第四十一話 ジェットコースターの楽しみ方
「たけぇー」
ついそんな言葉が漏れ出てしまった。
現代アートのようなウネウネしたジェットコースターが頭上に迫っている。
これ壊れないよね……。
「列進みますねー」
お客さんの回転率が速いのか、思ったよりもどんどんと列は進んでいき、いつの間にか車両が見える位置までたどり着いていた。
「それではゆっくりとお座り下さーい!」
ジェットコースター担当のお姉さんがマイク越しにアナウンスをする。
お客さんは順番に乗車していき、次第に俺たちの番が来た。
若干の緊張を孕みながらいざ乗り込もうとしたその時。
「じゃあ大和君が右側ね!」
「え!?」
泉が急に座席指定を出した。
どっちが前ねとかなら聞いたことあるけど、左右を指定するのはなんなのだろうか。
大和は驚きつつも、言われた通りに右側へ。そしてその隣りに泉も乗り込む。
「そ、相馬さん!?」
「なに? てか早くお兄ちゃんたちも座りなって!」
俺たち以外は全員席に入っており、アナウンスのお姉さんからも早くしてくれと圧を感じる。
「ほら相馬早く乗りましょ」
当たり前のように乗り込んだ恋伊瑞は、手招きをしながら俺を呼ぶ。
いや乗るけどさ。
変に緊張してしまうのは何故だろうか。これじゃあ俺だけが気にしているみたいで恥ずかしい。

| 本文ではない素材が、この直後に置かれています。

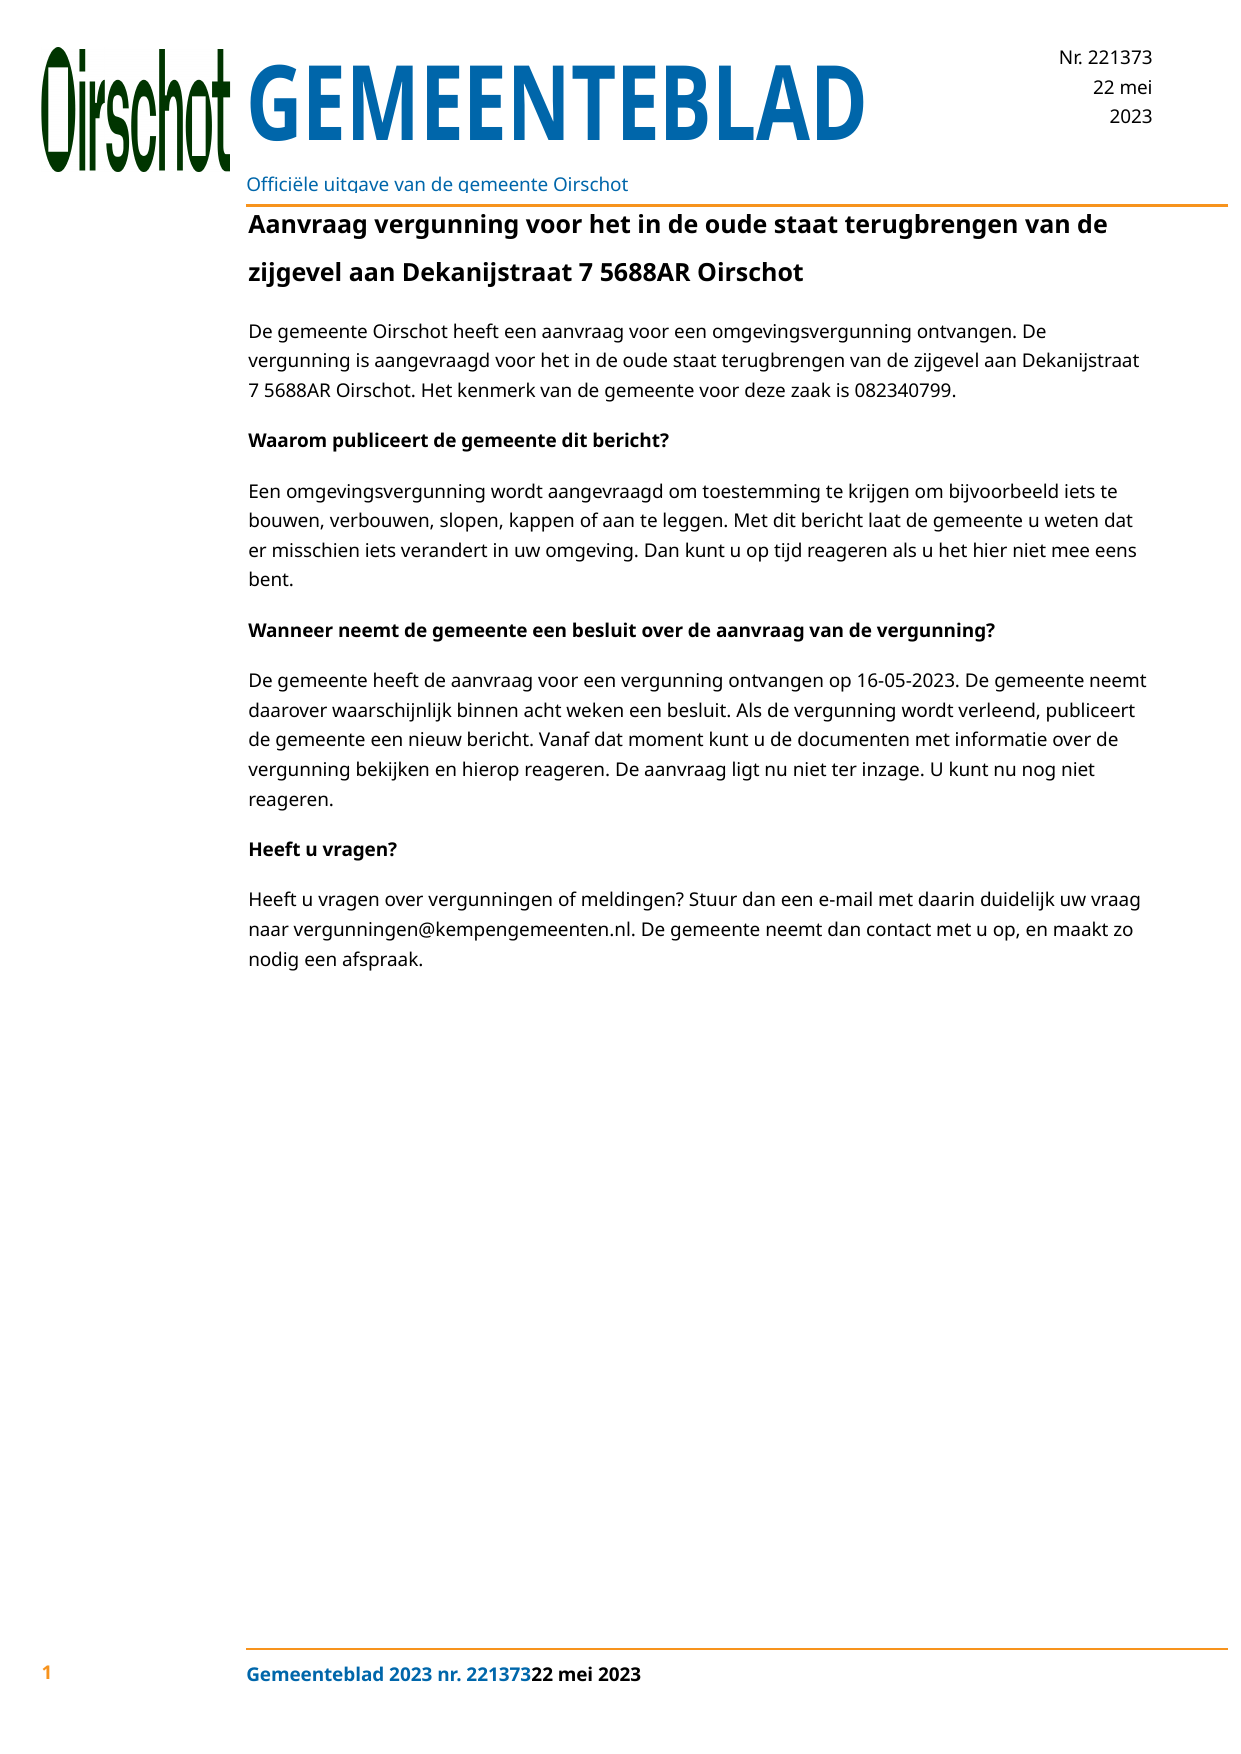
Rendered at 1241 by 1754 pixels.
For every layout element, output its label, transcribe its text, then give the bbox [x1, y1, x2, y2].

text Heeft u vragen over vergunningen of meldingen? Stuur dan een e-mail met daarin duidelijk uw vraag naar vergunningen@kempengemeenten.nl. De gemeente neemt dan contact met u op, en maakt zo nodig een afspraak. [248, 887, 1152, 972]
picture [41, 47, 231, 172]
text Heeft u vragen? [248, 836, 1152, 862]
text Waarom publiceert de gemeente dit bericht? [248, 427, 1152, 453]
text De gemeente Oirschot heeft een aanvraag voor een omgevingsvergunning ontvangen. De vergunning is aangevraagd voor het in de oude staat terugbrengen van de zijgevel aan Dekanijstraat 7 5688AR Oirschot. Het kenmerk van de gemeente voor deze zaak is 082340799. [248, 318, 1152, 403]
text Wanneer neemt de gemeente een besluit over de aanvraag van de vergunning? [248, 617, 1152, 643]
text De gemeente heeft de aanvraag voor een vergunning ontvangen op 16-05-2023. De gemeente neemt daarover waarschijnlijk binnen acht weken een besluit. Als de vergunning wordt verleend, publiceert de gemeente een nieuw bericht. Vanaf dat moment kunt u de documenten met informatie over de vergunning bekijken en hierop reageren. De aanvraag ligt nu niet ter inzage. U kunt nu nog niet reageren. [248, 667, 1152, 812]
text Aanvraag vergunning voor het in de oude staat terugbrengen van de zijgevel aan Dekanijstraat 7 5688AR Oirschot [248, 207, 1152, 288]
text Een omgevingsvergunning wordt aangevraagd om toestemming te krijgen om bijvoorbeeld iets te bouwen, verbouwen, slopen, kappen of aan te leggen. Met dit bericht laat de gemeente u weten dat er misschien iets verandert in uw omgeving. Dan kunt u op tijd reageren als u het hier niet mee eens bent. [248, 478, 1152, 592]
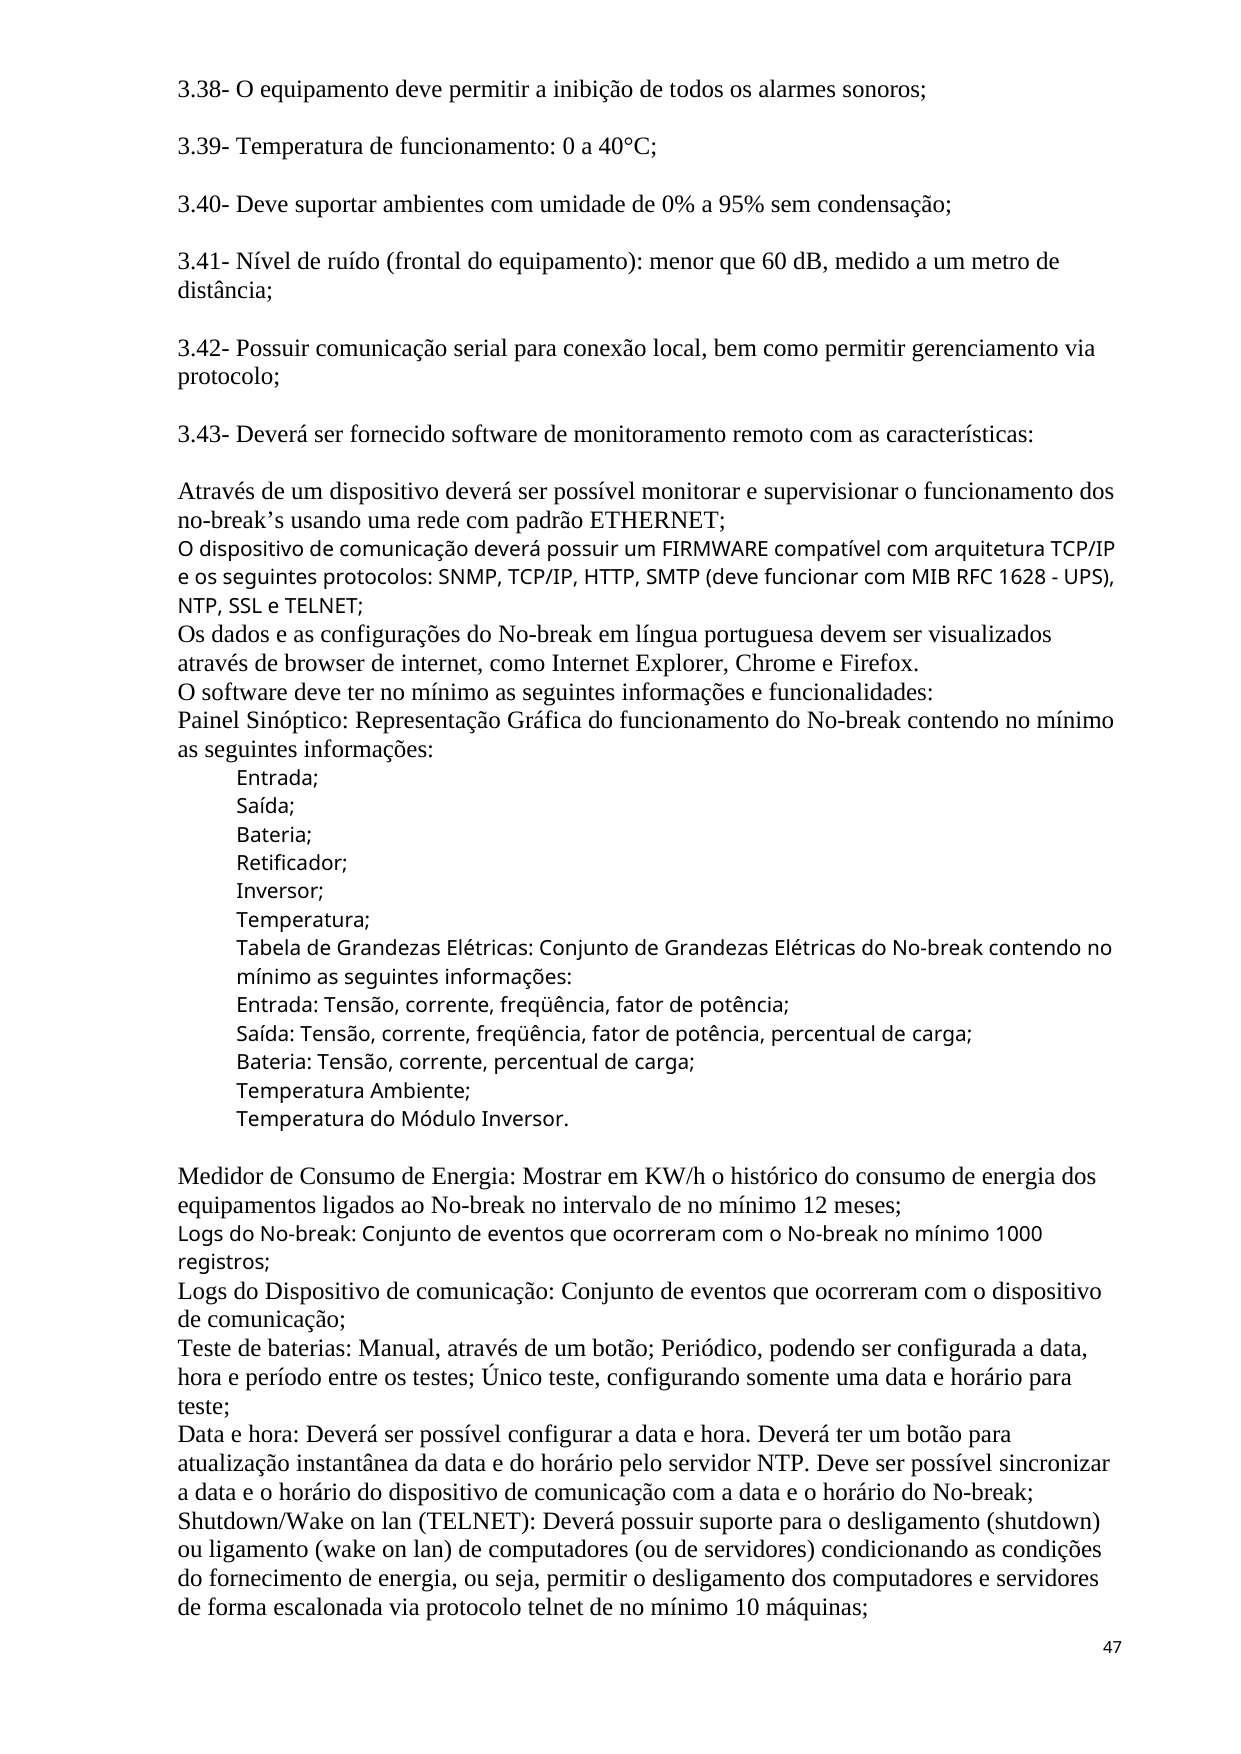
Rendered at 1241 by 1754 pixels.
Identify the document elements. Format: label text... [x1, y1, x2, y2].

前にいる泉はニヤニヤしているが、お前は俺たちではなくて隣の大和を見てやれよな。顔真っ赤でジェットコースターどころじゃないぞそいつ。
ガタン、と乗り物が動き出す。
体が宙に浮いていく感覚がし、下を見ると地面からどんどんと離されていく。
「結構高いな」
並んでいるときから分かっていたことだが、下から見るのと実際に上がっていくのとでは全然恐怖度が違った。
てか普通に怖い。
自然とレバーを握る手に力が入ってしまう。
「なにあんた、怖いの?」
「……うん。って、待て。何考えてるお前」
「別に~」
明らかに悪いことを考えている笑顔だった。
「これ観覧車の真ん中を通り抜けるんだって。ほらあそこ見てみてよ」
「え? あぁあれか」
目線の先には言われた通りの光景がある。
あそこまでの道のりは長いなとか考えていたその瞬間――右手に温かい感触が重なった。
俺の右手を握った恋伊瑞は、しっかりと俺の顔を見つめながら、見惚れるほどの笑顔で。
「楽しまなきゃね!」
俺の腕はレバーから引きはがされた。
「は……? ああぁぁぁぁぁああ!」
「きゃーーー!!」
手を繋いだままバンザイした状態で落下。
無理やりレバーへ手を戻そうとしても、恋伊瑞に抵抗されて戻せない!
待って! 落ちる! 落ちてる!!
「うぁぁぁぁああ!」
「きゃーー!!」
恋伊瑞に手を握られたとか、恋伊瑞は今どんな顔してるのだろうとか、そんなこと考えている暇なんてない。
むしろ握られた手を、こっちから強く握り返している。
「気持ちいわねー!」
「感じる余裕ないってー!!」
落下が終わるまで、そんな情けない叫び声を上げ続けることとなった。